Bell signed to contract by St. John's; Slaney entering AHL Hall of Fame
When the St. John’s IceCaps take on the Hamilton Bulldogs tonight at Copps Coliseum — ‘The Pound’ — in the Bulldogs’ AHL season-opener, they’ll be facing a club very much like their own, one which has undergone an extensive renovation after a disappointing finish last season.
With Bonavista’s Adam Pardy joining the lineup this week, the IceCaps’ roster shows have 17 players who weren’t in St. John’s a year ago at the start of the 2012-13 campaign.
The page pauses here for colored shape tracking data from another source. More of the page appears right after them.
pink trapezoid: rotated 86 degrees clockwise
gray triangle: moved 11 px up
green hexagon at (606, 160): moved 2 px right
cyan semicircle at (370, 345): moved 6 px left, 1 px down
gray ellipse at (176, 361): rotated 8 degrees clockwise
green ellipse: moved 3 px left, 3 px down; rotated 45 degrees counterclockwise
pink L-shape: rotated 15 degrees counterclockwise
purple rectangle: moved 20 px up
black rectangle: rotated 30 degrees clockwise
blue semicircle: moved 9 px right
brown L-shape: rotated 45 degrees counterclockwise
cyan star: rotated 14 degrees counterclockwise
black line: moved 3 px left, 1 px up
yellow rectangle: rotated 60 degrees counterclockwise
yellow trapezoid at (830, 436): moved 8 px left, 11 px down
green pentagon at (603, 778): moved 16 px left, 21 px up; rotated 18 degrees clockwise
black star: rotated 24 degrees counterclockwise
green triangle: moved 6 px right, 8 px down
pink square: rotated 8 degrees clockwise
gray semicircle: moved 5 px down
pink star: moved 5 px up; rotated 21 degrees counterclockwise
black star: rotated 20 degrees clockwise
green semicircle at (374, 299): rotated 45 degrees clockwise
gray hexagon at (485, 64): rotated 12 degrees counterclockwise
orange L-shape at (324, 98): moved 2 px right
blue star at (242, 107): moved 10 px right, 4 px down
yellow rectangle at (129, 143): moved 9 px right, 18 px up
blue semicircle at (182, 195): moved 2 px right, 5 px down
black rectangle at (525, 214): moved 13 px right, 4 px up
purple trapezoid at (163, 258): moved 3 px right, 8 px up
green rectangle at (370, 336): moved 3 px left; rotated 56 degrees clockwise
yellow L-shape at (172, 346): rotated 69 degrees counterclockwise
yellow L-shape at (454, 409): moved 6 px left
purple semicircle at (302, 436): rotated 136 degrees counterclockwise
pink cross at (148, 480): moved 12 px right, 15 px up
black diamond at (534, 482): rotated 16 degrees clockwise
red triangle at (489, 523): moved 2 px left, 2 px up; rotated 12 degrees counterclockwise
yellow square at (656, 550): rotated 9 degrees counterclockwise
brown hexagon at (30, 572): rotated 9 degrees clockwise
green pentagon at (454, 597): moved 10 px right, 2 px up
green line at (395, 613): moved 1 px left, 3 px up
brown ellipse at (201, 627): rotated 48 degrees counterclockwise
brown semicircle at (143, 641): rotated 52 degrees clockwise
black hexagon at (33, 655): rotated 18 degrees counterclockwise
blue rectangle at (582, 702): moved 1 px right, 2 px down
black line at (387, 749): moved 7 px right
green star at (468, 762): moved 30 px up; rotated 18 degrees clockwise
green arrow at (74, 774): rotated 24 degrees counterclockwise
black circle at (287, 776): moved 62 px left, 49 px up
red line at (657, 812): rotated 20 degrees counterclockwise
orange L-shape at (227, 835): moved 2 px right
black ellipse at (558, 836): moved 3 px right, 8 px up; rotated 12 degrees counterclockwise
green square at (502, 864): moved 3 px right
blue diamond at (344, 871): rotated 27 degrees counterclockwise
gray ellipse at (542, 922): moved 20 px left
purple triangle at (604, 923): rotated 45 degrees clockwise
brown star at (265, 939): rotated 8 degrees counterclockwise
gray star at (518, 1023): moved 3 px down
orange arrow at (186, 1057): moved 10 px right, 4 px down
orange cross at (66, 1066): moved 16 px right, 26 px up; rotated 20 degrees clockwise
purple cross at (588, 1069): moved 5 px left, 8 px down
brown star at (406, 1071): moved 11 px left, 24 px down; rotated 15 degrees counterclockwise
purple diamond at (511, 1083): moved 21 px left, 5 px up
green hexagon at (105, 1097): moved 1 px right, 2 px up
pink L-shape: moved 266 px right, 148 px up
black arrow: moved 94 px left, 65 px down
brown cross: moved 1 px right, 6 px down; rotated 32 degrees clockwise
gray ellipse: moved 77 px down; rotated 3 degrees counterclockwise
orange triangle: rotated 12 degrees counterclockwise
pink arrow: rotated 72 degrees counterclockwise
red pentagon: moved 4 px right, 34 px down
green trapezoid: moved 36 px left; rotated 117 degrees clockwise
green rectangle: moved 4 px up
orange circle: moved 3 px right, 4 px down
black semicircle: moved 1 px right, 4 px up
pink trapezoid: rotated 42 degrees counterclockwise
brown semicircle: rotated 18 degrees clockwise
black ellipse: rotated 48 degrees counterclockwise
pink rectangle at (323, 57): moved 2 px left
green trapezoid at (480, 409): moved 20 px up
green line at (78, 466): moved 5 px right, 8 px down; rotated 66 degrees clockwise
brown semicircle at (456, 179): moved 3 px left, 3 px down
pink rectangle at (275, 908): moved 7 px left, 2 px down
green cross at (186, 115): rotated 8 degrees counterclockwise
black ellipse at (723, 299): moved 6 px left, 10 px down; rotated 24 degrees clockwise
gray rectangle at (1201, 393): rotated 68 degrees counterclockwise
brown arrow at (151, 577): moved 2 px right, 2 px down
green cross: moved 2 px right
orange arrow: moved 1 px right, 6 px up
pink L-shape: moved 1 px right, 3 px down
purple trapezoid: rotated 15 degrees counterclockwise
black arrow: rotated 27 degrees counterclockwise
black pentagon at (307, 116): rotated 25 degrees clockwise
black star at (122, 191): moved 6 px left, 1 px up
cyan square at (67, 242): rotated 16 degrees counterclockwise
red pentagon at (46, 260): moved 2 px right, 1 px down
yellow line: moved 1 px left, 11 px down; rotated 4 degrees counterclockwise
Hamilton, which like St. John’s failed to make the playoffs last spring, has undergone a similar transformation, with newcomers accounting to more than 50 per cent of the team. The intake includes kids like forward Ben Duffy, the QMJHL’s leading scorer last season, and veterans, like forward Martin St. Pierre, a five-time AHL all-star and the Bulldogs’ new captain.
Tonight’s game, with a 9 p.m. (NT) puck-drop, represents the start of a short, compact road trip for the IceCaps, who have a Saturday afternoon game in Toronto against the Marlies before returning home.
When the IceCaps released tryout defenceman Zach Bell at the end of training camp a week-and-a-half ago, they expressed interest in keeping him within the organization, and that indeed has happened,
The IceCaps have signed Bell to an AHL contract and are expected to send him to their ECHL affiliate, the Ontario (Calif.) Reign.
The 20-year-old Bell, who was born in St. John’s and raised in Ontario, could have played as an overager with the Ontario Hockey League’s North Bay Battalion, but had remained at his family home in Brampton and had been seeking a trade from North Bay to a contender. His signing a pro contract puts that issue to rest.
In 234 games over four years with the Battalion (the franchise was located in Brampton prior to last season) the six-foot-two, 225-pound Bell had 17 goals, 28 assists, 253 penalty minutes and an overall plus-10 rating.
Bell’s signing means there are 11 defenceman with St. John’s and two more contracted to the IceCaps/Jets and playing with the Reign (Cody Sol is the other assigned to Ontario).
With Zach Redmond, Kris Fredheim, and Travis Ehrhardt working their way back from injury and Adam Pardy arriving from Winnipeg, it likely won’t be long before there’s another move in relation to the blueline corps. In addition to the three injured players, Patrick Cullity is another blueliner who didn’t appear in either of St. John’s season-opening games against Providence last weekend.
John Slaney’s induction into the American Hockey League Hall of Fame was inevitable — the St. John’s native is, after all, one of the greatest offensive defencemen in AHL history. However, with the AHL’s All-Star Classic — which annually includes the Hall of Fame induction ceremony — being held here in February, the timing was perfect for Slaney’s enshrinement.
A first-round draft pick of the Washington Capitals in 1990. Slaney turned pro with the Baltimore Skipjacks, the Caps’ AHL farm team.
In 1992-93 with the Skipjacks, Slaney set league records for goals (20) and points (66) in a season by a rookie defenceman.
In all, Slaney, played 631 AHL games, with 166 goals and 353 assists for 519 points, second-most all-time by an AHL rearguard. He’s one of only three players to have won the league’s top defenceman award twice.
Joining Slaney in the Hall of Fame class of 2014 will be Bill Dineen, Al MacNeil and Bob Perreault.
Dineen played in the NHL and then spent a half-dozen seasons skating in the AHL. But he really made his mark as a coach in a career that saw him guide the Adirondack Red Wing to a couple of Calder Cup championships, while winning the league’s coach of the year honours twice.
MacNeil is another former NHL/AHL player who made a successful transition to coaching. A Nova Scotia native, MacNeil was player/coach for the Montreal Voyageurs and later returned behind the bench for the Vees after the team moved to Halifax. In 1975 and 1976, the MacNeil-led Nova Scotia Voyageurs won Calder Cup titles. In between his AHL stints, as a rookie head coach of the parent Montreal Canadiens, he guided the Habs to a Stanley Cup win in 1971.
Perreault, who died in 1980 at the age of 49, was a goalie who backstopped teams to four Calder Cup wins , two each with Hershey and Rochester. He ranks sixth in AHL history with 229 victories and third with 37 shutouts.